Se muito tempo a navegar pela internet influi sobre a vulnerabilidade das crianças, sujeitando-as a uma cultura da distracção e de perigos psicológicos, o que pensar agora quando essa se torna essencial para prosseguir com a educação em tempo de pandemia? O famoso físico Isaac Newton viveu, também, num período de pandemia e foi graças a essa que ele, em casa, desenvolveu algum do trabalho científico mais criativo que veio a revolucionar o mundo. Ele não tinha internet. De onde vêm, então, os receios que levaram o Papa a dizer, recentemente, ao Corpo Diplomático da Cidade do Vaticano — «assiste-se a uma espécie de ‘catástrofe educativa’ face à qual não se pode permanecer inerte; exige-o o bem das futuras gerações e da sociedade inteira»?

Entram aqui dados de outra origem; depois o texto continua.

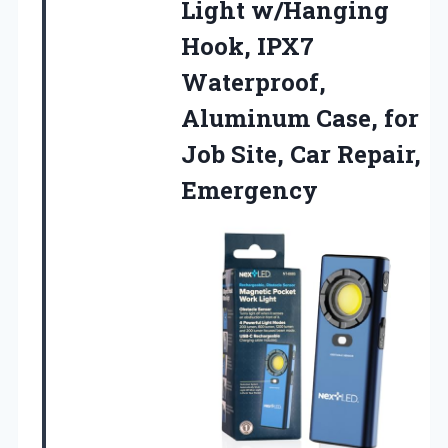
Light w/Hanging
Hook, IPX7
Waterproof,
Aluminum Case, for
Job
Site, Car Repair,
Emergency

Foto de MChe Lee em Unsplash

A necessidade de computadores e internet para manter activo o processo de aprendizagem dos nossos filhos e alunos, veio evidenciar as fragilidades do sistema educativo que há muito se deseja reformar, mas que ninguém — creio — sabe bem como fazê-lo, e (atrevo-me a dizer) porquê. Na crítica feita ao sistema educativo, há quem dê como exemplo a posição das mesas. Ao serem dispostas em fila, transmitem a ideia de um ensino de estilo fabril onde todos devem fazer o que o professor manda, fabricando profissionais em série, onde as pessoas são obedientes ao chefe e não questionam o que ele diz. Por oposição a isso, as aulas em que os alunos se encontram por grupos, e o professor orienta mais a busca de conhecimento de cada aluno, parecem estimular mais a criatividade e ajudam a enfrentar as incertezas do futuro, como já experimentámos com esta pandemia. Mas há quem pense que esta abordagem não garante a aquisição de conhecimentos. Será este o verdadeiro problema da educação?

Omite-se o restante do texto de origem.